We have 2 input files (for local users):
- `~/input/user.parquet` -- our users
- `~/input/referred.parquet` -- our relationships

For non-local users wanting to pull from the internet:
- `https://storage.googleapis.com/neo4j-se-public/training/user.parquet`
- `https://storage.googleapis.com/neo4j-se-public/training/referred.parquet`

In [None]:
%%capture
%pip install -U graphdatascience pandas ipywidgets
%pip install https://github.com/neo4j-field/checker/releases/download/0.4.1/checker-0.4.1.tar.gz

In [None]:
import pandas as pd
import answers.checker as c

from graphdatascience import GraphDataScience

In [None]:
# Update this if you're running locally with the provided Docker instances.
USE_TLS = True
NEO4J_HOST = "nodes.neo4j.academy"
NEO4J_URI = f"neo4j{'+s' * int(USE_TLS)}://{NEO4J_HOST}:7687"
NEO4J_AUTH = ("user255", "xxxx")

---
<br><br>

## Task 1: Initialize the GDS Client

We need a client talking to our `NEO4J_HOST`, so let's initialize a connection.

Make sure the client referenced by a variable named `gds`.

> Don't forget to `set_database()`!

In [None]:
gds = None

### Task 1: Check Your Work

In [None]:
# Don't change this cell.
c.check_result("Ex 01", "Task 1", gds=gds)

---
<br><br>

## Task 2: Collect Our Nodes

Let's first load our `User` nodes.
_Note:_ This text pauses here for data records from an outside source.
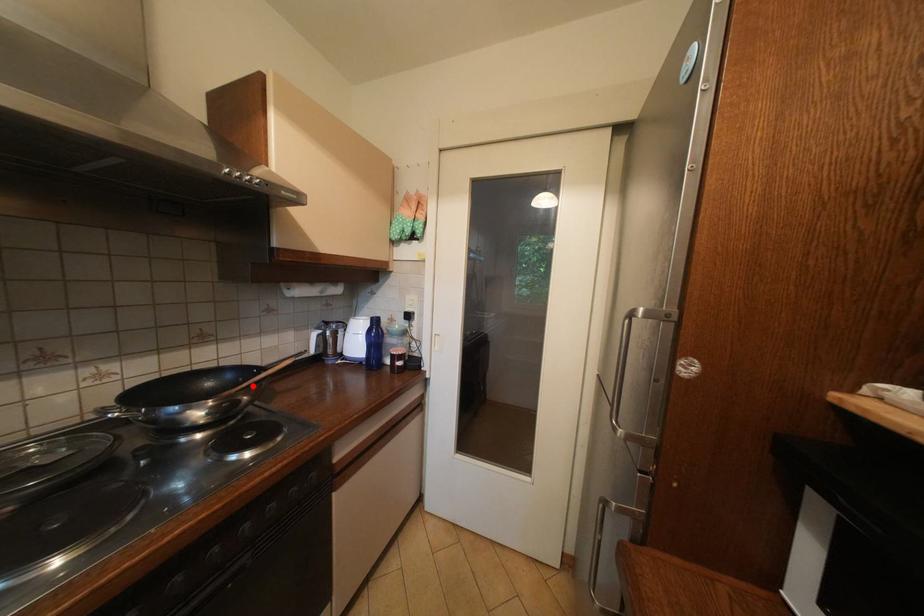
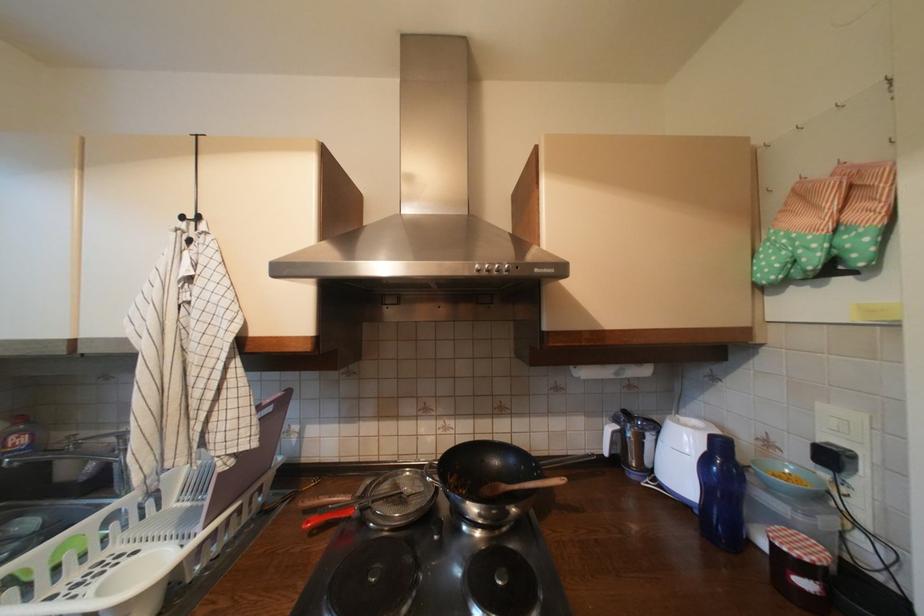
Question: I am providing you with two images of the same scene from different viewpoints. A red point is shown in image1. For the corresponding object point in image2, is it positioned nearer or farther from the camera?

Choices:
 (A) Nearer
 (B) Farther

Answer: (B)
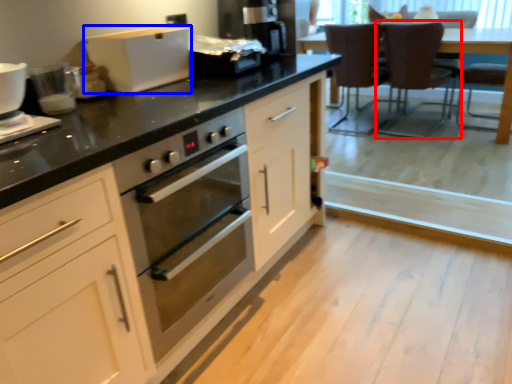
Question: Which of the following is the closest to the observer, chair (highlighted by a red box) or home appliance (highlighted by a blue box)?

Choices:
 (A) chair
 (B) home appliance

Answer: (B)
They're in a single Parquet file, so it's easy to read it into a Pandas DataFrame using the `read_parquet` function.

> See the docs: https://pandas.pydata.org/docs/reference/api/pandas.read_parquet.html

In [None]:
users = None

### Task 2: Check Your Work

In [None]:
# Don't change this cell.
c.check_result("Ex 01", "Task 2", users=users)
users

---
<br><br>

## Task 3: Collect Your Relationships
This should be easy now that you've learned how to load your nodes.

> Remember: the relationships are in: `https://storage.googleapis.com/neo4j-se-public/training/referred.parquet`

In [None]:
referred = None

### Task 3: Check Your Work

In [None]:
c.check_result("Ex 01", "Task 3", referred=referred)
referred

---
<br>
<br>

## Task 4: Project the Graph
Now let's actually project our graph!

Take the node and relationship dataframes you've created and use `gds.alpha.graph.construct` to project a graph `G` named `"Exercise-01"`.

See https://neo4j.com/docs/graph-data-science-client/current/graph-object/#_constructing_a_graph


In [None]:
G = None

In [None]:
c.check_result("Ex 01", "Task 4", G=G)
G.node_count(), G.relationship_count(), G.node_labels(), G.relationship_types()

---
<br>
<br>

## Task 5: Run WCC

Now to make sure you really loaded the data correctly, let's run WCC (my favorite algo) and find the number of unique components. 

Make sure to store the results in an object called `wcc_components`.

> Hint: you can select the series from a DataFrame and run `.unique()` on it. See https://pandas.pydata.org/docs/getting_started/intro_tutorials/03_subset_data.html#how-do-i-select-specific-columns-from-a-dataframe

In [None]:
wcc = None

In [None]:
c.check_result("Ex 01", "Task 5", wcc_components=wcc_components)
f"You found {wcc_components} components!"

---
<br>
<br>

## Bonus Task: Find the Top 10 Largest Component without Cypher
As an extra task, to test your Pandas aptitute, can you find the component ids of the _top 10 largest components_ without Cypher or persisting to the database?

> Assign this DataFrame to a variable named `top10`.

In [None]:
top10 = None

In [None]:
c.check_result("Ex 01", "Bonus", top10=top10)
top10

---
<br><br>

# Cleanup!🧹

Now you can `drop()` your graph.

In [None]:
G.drop()